2a) Old School Trad (Henry Barber subset) - pull your rope through your high point in order to re-lead your next attempt; occasionally climb barefoot and use only jammed knots for pro.

2b) Old School Trad (Arizona subset) - no chalk.

2c) Old School Trad (Jim Erikson subset) - no chalk and if you fall you don't try again...ever, unless it's Half Dome.

3) Classic Trad - same as Old School Trad except you get to use cams and all the other modern gizmos.

4) Modern Trad - same as Classic Trad except you get to hangdog and all the other stuff from sport climbing when climbing Free Climbs (established before 1972) or Trad Climbs (established ground up after 1972; may include hand drilled bolts placed on stance which is the same as for Old School Trad and Classic Trad.

Trad climber
Mancos, CO & Bend, OR
Jul 4, 2015 - 12:35pm PT

2b or not 2b?

I choose 2b - or not to be at all - in my climbing.

I don't get the advantage of chalk and never use same. Tried it once, but saw no benefit. Looks a lot like a nervous tic to me. Like not stepping on cracks in the sidewalk - a nervous dip before the climber commits to a move.
mouse from merced

Trad climber
The finger of fate, my friends, is fickle.
Jul 4, 2015 - 12:40pm PT
"White courage."
Ed Hartouni

Trad climber
Livermore, CA
Jul 4, 2015 - 12:45pm PT
"Placebo dust"

Big Wall climber
Seattle, WA
Jul 4, 2015 - 12:50pm PT
"Disco Powder"

No wait, that is the other white dust of placebo courage.

Jul 4, 2015 - 01:02pm PT
In the times I climbed with Henry, I never saw him fail. So I can't vouchsafe whether he ever pulled a rope.

Now that I am,briefly, on the topic of Henry, it has taken me all these years to figure out why he left Wharton School of business. At the time I thought his intelligence and ability such that he would have wound up CEO of Exxon. What a missed potential.

But I have recently heard of business practices associated with Wharton that had problems. Henry left Wharton because he simply could not tolerate such stuff. IMO.

Anyway, on to the theory I am working on regarding climbers. We are drama queens. If there is drama, we love it. Whether it is poo fights on ST or run out climbs, it's all good. I don't need to present data here. It's bloody obvious.

Ojai Alex

Trad climber
Ojai, CA
Jul 4, 2015 - 01:13pm PT
Awesome Mark! I will add...

5) Throwback Trad: a modern era ascent conducted in accordance with the classic trad ethos, sometimes combined with one or more subsets.
Mark Force

Trad climber
Ashland, Oregon
Jul 4, 2015 - 01:14pm PT
I don't know about drama queens. I'd say we tend to be "spice" addicts. We each like the effects of various "spices" and each of us have our favorite "blends."

"Throwback Trad" - nice!!

Social climber
Wolf City, Wyoming
Jul 5, 2015 - 09:07am PT
It's all just inning....


Tradclumbing is like sport climbing, only without the training wheels...
Big Mike

Trad climber
Jul 5, 2015 - 09:38am PT
It's that thing when you put those widgets in a rock right? ;)

* Exercise goal: Output the climbing thread's wording between "2c) Old School" and "and Classic Trad.", inclusive. The records are separate from the climbing thread above.

Data for intrinsic matrix estimation
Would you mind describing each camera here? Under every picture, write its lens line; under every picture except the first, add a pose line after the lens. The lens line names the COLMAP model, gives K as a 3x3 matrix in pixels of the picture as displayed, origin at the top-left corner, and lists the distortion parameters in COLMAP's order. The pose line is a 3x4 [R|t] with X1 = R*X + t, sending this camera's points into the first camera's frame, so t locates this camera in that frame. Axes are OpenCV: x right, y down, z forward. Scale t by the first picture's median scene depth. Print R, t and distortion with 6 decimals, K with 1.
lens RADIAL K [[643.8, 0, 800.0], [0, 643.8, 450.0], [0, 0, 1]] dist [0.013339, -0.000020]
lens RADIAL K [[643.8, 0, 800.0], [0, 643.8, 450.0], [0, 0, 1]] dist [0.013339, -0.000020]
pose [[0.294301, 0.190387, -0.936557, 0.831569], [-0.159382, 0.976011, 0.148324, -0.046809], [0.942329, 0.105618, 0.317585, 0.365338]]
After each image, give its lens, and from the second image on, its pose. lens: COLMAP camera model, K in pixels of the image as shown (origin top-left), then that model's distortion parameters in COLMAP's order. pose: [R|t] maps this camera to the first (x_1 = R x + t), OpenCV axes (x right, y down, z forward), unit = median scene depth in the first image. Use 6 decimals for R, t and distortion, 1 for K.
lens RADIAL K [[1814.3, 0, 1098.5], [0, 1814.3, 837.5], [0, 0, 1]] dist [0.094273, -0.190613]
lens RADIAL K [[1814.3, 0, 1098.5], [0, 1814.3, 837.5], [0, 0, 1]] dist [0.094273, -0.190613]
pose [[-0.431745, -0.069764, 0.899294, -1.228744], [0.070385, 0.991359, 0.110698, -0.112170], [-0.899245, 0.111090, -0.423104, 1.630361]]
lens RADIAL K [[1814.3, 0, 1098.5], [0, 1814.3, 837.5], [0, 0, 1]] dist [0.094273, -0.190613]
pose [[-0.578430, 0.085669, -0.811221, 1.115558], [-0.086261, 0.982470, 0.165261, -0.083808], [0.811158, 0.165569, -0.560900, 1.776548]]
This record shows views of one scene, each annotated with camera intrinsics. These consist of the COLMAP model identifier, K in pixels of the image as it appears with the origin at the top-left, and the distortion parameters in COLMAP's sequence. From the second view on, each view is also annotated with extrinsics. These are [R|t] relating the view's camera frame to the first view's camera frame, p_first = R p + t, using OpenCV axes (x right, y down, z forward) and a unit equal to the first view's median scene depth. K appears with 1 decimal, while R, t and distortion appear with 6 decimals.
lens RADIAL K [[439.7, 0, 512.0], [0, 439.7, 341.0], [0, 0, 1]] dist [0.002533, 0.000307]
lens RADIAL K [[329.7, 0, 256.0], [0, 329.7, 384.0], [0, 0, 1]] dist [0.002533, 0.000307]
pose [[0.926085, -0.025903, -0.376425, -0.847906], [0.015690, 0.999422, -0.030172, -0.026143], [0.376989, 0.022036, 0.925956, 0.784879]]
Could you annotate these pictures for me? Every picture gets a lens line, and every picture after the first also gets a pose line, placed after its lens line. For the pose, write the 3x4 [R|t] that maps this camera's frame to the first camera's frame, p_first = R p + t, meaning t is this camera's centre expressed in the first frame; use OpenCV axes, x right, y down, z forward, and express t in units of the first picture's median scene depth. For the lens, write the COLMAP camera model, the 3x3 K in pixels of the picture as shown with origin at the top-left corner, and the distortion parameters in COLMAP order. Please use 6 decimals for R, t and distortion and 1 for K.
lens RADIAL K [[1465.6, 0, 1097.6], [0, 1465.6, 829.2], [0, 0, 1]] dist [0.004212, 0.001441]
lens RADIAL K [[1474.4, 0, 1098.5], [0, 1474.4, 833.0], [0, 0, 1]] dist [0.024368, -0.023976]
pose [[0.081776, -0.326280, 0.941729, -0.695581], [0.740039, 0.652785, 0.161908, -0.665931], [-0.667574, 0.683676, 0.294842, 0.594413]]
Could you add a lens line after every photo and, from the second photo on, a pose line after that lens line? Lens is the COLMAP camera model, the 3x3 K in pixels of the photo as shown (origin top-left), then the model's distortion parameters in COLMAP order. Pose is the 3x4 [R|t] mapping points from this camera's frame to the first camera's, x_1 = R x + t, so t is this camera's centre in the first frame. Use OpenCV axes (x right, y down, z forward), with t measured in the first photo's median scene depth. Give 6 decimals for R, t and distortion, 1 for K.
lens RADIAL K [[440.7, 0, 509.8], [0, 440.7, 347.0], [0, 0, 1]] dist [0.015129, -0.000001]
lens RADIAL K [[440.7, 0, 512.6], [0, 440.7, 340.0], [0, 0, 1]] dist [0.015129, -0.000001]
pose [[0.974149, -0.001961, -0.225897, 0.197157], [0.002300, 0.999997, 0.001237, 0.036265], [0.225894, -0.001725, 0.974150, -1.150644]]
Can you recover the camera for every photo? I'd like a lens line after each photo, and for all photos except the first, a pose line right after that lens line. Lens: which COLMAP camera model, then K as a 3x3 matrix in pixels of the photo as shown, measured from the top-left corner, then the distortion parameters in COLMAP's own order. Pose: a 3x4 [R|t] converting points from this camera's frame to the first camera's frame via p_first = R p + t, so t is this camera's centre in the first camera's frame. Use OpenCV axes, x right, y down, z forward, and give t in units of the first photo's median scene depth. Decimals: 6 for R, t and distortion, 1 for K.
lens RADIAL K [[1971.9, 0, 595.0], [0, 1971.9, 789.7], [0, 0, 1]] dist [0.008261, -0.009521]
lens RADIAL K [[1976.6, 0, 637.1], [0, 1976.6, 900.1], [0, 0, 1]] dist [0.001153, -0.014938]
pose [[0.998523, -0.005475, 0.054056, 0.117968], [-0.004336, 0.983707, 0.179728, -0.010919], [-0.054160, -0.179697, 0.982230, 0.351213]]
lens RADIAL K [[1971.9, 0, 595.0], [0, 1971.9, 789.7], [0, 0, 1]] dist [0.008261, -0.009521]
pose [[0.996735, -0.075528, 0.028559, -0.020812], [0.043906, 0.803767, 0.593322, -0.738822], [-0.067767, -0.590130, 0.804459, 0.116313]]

* Solution to the exercise:
2c) Old School Trad (Jim Erikson subset) - no chalk and if you fall you don't try again...ever, unless it's Half Dome.

3) Classic Trad - same as Old School Trad except you get to use cams and all the other modern gizmos.

4) Modern Trad - same as Classic Trad except you get to hangdog and all the other stuff from sport climbing when climbing Free Climbs (established before 1972) or Trad Climbs (established ground up after 1972; may include hand drilled bolts placed on stance which is the same as for Old School Trad and Classic Trad.